A ULID (Universally Unique Lexicographically Sortable Identifier) is a 128-bit ID designed to be globally unique and sortable by creation time, while staying more compact and URL-friendly than a UUID. It is written as 26 characters in Crockford Base32 — for example 01ARZ3NDEKTSV4RRFFQ69G5FAV — which is shorter than a UUID 36-character hyphenated form and contains no special characters, so it drops cleanly into URLs, filenames, and database keys.

The structure has two parts: the first 10 characters encode a 48-bit Unix millisecond timestamp, and the remaining 16 characters carry 80 bits of randomness. Because the timestamp comes first and Base32 preserves order, ULIDs sort lexicographically into creation order — sort them as plain strings and you get oldest to newest. That gives the same index-friendly, time-ordered behavior as UUID v7 while staying human-readable and case-insensitive.

Crockford Base32 deliberately omits the letters I, L, O, and U to avoid confusion with digits and to sidestep accidental words, and it treats input case-insensitively, which makes ULIDs easy to read aloud, type, and copy. This tool generates ULIDs entirely in your browser using crypto.getRandomValues for the random component, and the decoder reads the embedded timestamp back out of any ULID you paste, so you can tell when an ID was created without a separate column.

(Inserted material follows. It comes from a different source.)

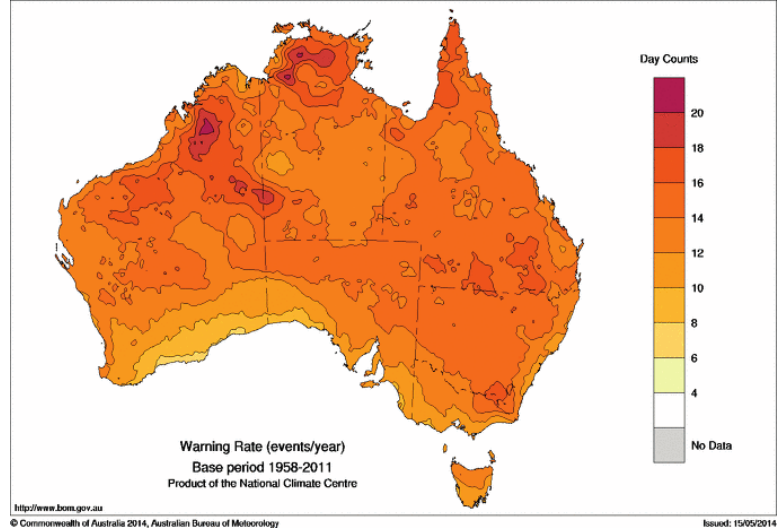
Figure 7. Average annual number of TDPs with positive EHF in the period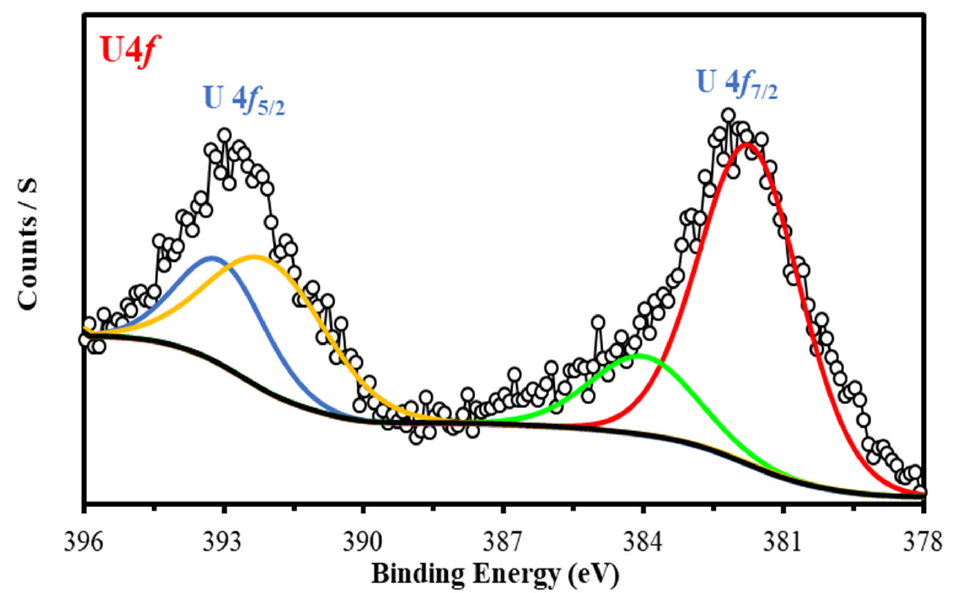
Figure 4. XPS survey spectra of raw Cys sorbent, after U (VI) sorption ( upper panel ) and core level for U 4 f7 ( lower panel ).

ULIDs are a strong choice when you want sortable, decentralized IDs with a friendlier text form than a UUID: public-facing resource identifiers, log and event IDs, or distributed primary keys all fit well. The main alternative is UUID v7, which offers the same time-ordering inside the standard UUID format — pick ULID when compactness and readability matter, and v7 when you need to stay within UUID-typed columns. Nothing you generate or decode is ever sent to a server.

When to use ULID Generator

  • Sortable database keys

    Time-ordered keys keep index inserts sequential while remaining globally unique.

  • Public resource IDs

    Shorter and hyphen-free, ULIDs slot into URLs and filenames without escaping.

  • Log and event ordering

    Sort records by ULID as plain strings to get them in creation order.

  • Timestamp recovery

    Decode a ULID to read its creation time without a separate timestamp field.

Frequently asked questions

What is the difference between a ULID and a UUID?+

Both are 128-bit unique IDs, but a ULID is 26 Crockford Base32 characters and is time-sortable by design, while a UUID v4 is 36 characters and fully random. ULIDs are shorter, URL-safe, and sort into creation order.

Are ULIDs sortable?+

Yes. The leading 48-bit timestamp means sorting ULIDs as strings orders them by creation time, which keeps database index inserts sequential.

What characters can appear in a ULID?+

Crockford Base32: digits 0–9 and uppercase letters excluding I, L, O, and U. This avoids ambiguous characters and keeps ULIDs URL- and filename-safe.

Can I recover the creation time from a ULID?+

Yes. The first 10 characters encode a Unix millisecond timestamp; paste a ULID into the decoder above to read it.

Is generation secure and private?+

The random portion uses your browser cryptographically secure generator, and everything runs locally — no ULID is sent to any server.